## EXERCISE TASKS:
1. In the passage on the film Beat Street, which two breakdancing crews face each other in the battles included in the film?
2. Continue the passage on the performers and soundtrack of the film Beat Street, starting after its final sentence.

## DOCUMENT EXTRACT:

There are several performances in the movie, notably from established early hip hop groups, Grandmaster Melle Mel & the Furious Five, Doug E. Fresh, Afrika Bambaataa & Soulsonic Force and the Treacherous Three. As a member of the Treacherous Three, Kool Moe Dee also appeared in the film.

The musical performance of Kool Moe Dee stands as one of the few media appearances he has ever made without his trademark sunglasses (a style he had not yet adopted at the time). In addition to these acts, Guy Davis, who played Kenny, is also a blues musician in real life.

Three female MCs appear in a party scene in Beat Street: Debbie D, Sha-Rock and Lisa Lee. They perform a limited and limiting performance as a group called "Us Girls" (see video). The first lyrics you hear are sung (vs. rapped). This moment tends to diminish the significance of women in early hip hop performance as if by 1984 female emcees were already exceptional to a musical genre that was still emerging and developing. The group sings in unison, "Us Girls / Can Boogie, too," then each emcee performs a short rhyme.

The film also includes other musical performances from Tina B and The System, both of whom appear on the soundtrack album. Though not featured on the album, there were also appearances by rapper Richard Lee Sisco and singers Bernard Fowler and Brenda K. Starr, known as the Queen of freestyle who later became a Latin artist.

At least three breakdancing battles between the New York City Breakers and the Rock Steady Crew were also included in the film. In addition, the Roxy audition scene features a pair of breakdancing boys known as the Fantastic Duo.

This was the first American film to feature more than one soundtrack album. Originally, Atlantic Records, which released the soundtrack albums, had three volumes planned, but only two of these were released. The second volume was never released on compact disc.

The trailer includes an alternate version of the title song performed by Kool Moe Dee, a version that was not featured in the movie or on the original soundtrack albums.

## SUPPLIED MATERIAL:
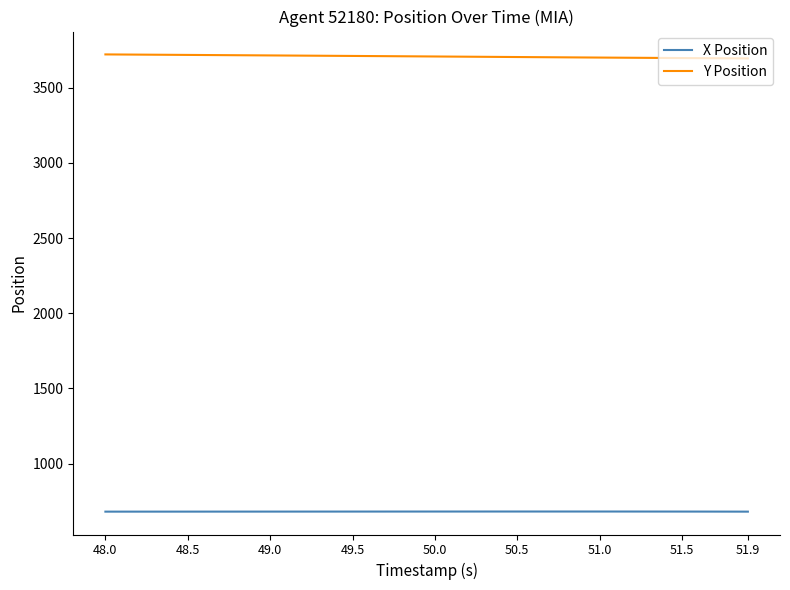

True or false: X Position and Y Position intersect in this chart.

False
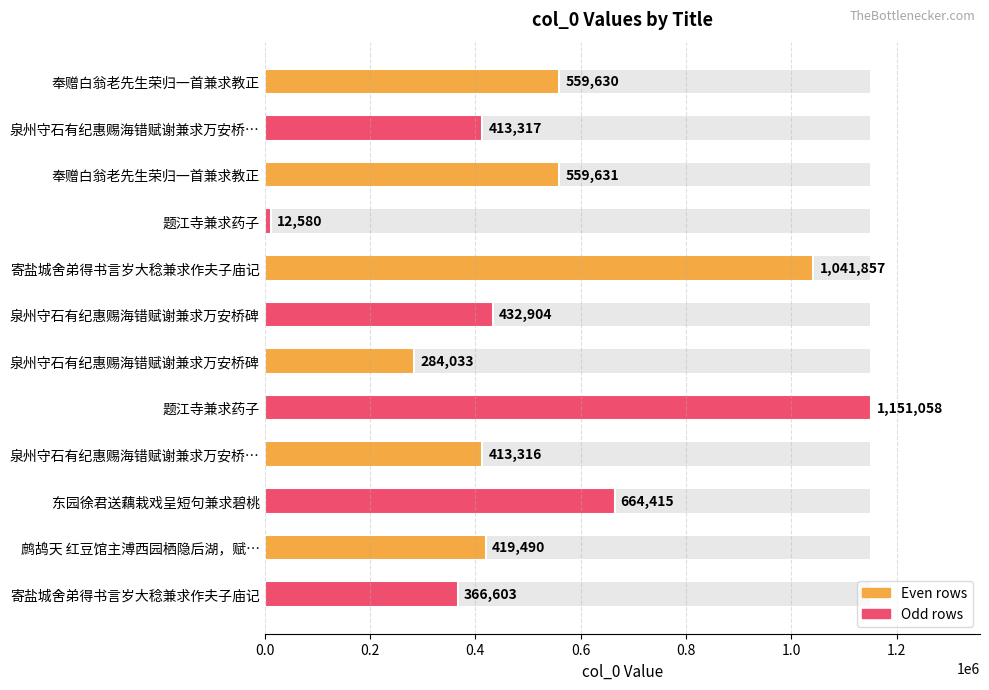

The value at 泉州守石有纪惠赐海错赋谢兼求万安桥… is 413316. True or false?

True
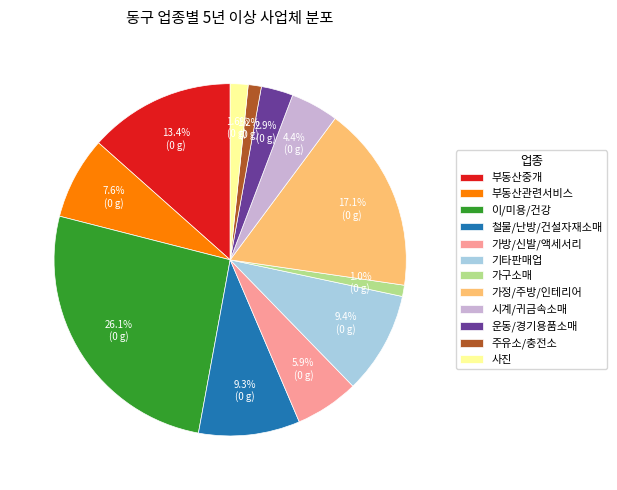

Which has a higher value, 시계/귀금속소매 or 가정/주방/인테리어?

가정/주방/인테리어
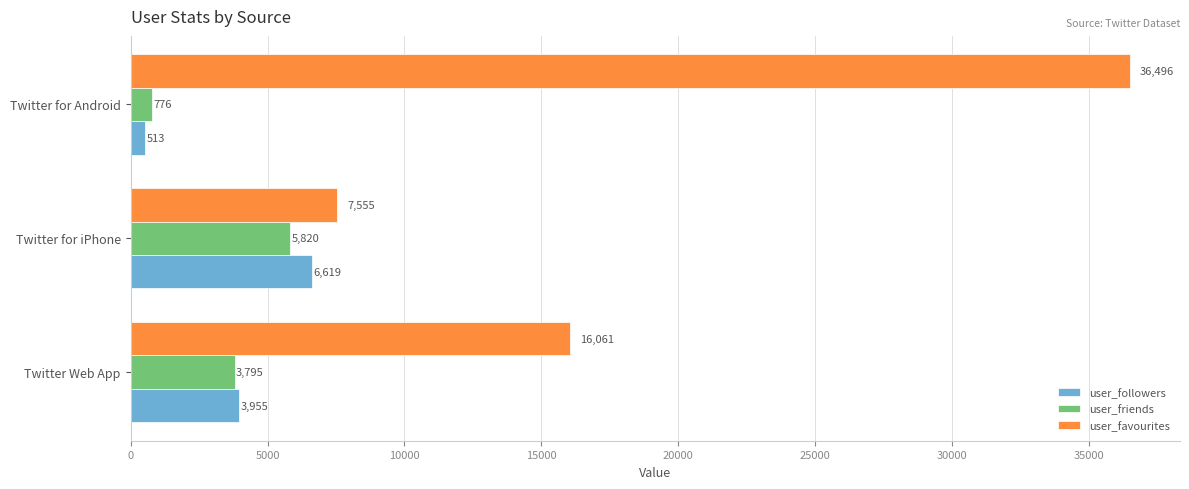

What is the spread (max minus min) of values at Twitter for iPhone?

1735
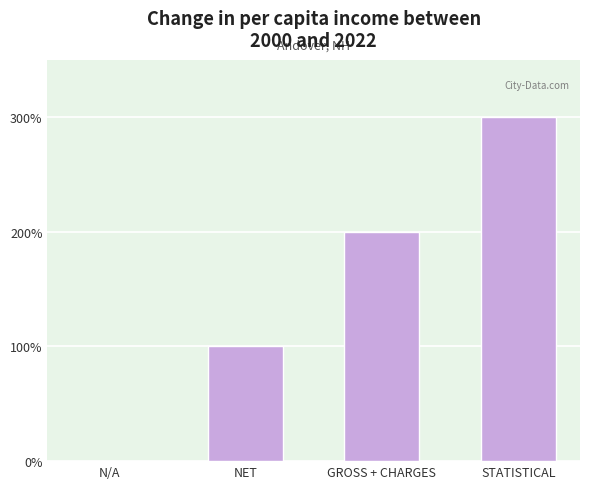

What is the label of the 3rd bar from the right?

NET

## RESPONSES BY ITEM NUMBER:
1. The New York City Breakers and the Rock Steady Crew.

2.
==Reception==
Beat Street was screened out of competition at the 1984 Cannes Film Festival. It received mixed critical reviews and the film holds a 57% rating on Rotten Tomatoes based on seven reviews. Metacritic gave it a score of 68 out of 100, indicating "generally favorable" reviews.

Vincent Canby of The New York Times gave it a mixed review, concluding that " the film itself is best understood as a trailer for the soundtrack album".

==Legacy==

Beat Street's impact was felt internationally as well as throughout the United States. In Germany, for example, movies such as Beat Street and Wild Style are credited with introducing the hip hop movement to the country. Because movies are so easily distributed over borders, part of the importance of this movie lay in its ability to influence both East Germany and West Germany, which at the time were still divided. Beat Street was of particular importance in socialist East Germany, since its release was intended to illustrate the evils of capitalism (poverty, racial segregation) for young audiences. However, because the film focused so heavily on the visual aspects of hip-hop culture, such as breaking and graffiti, these aspects were far more influential and inspired an emerging German hip-hop scene.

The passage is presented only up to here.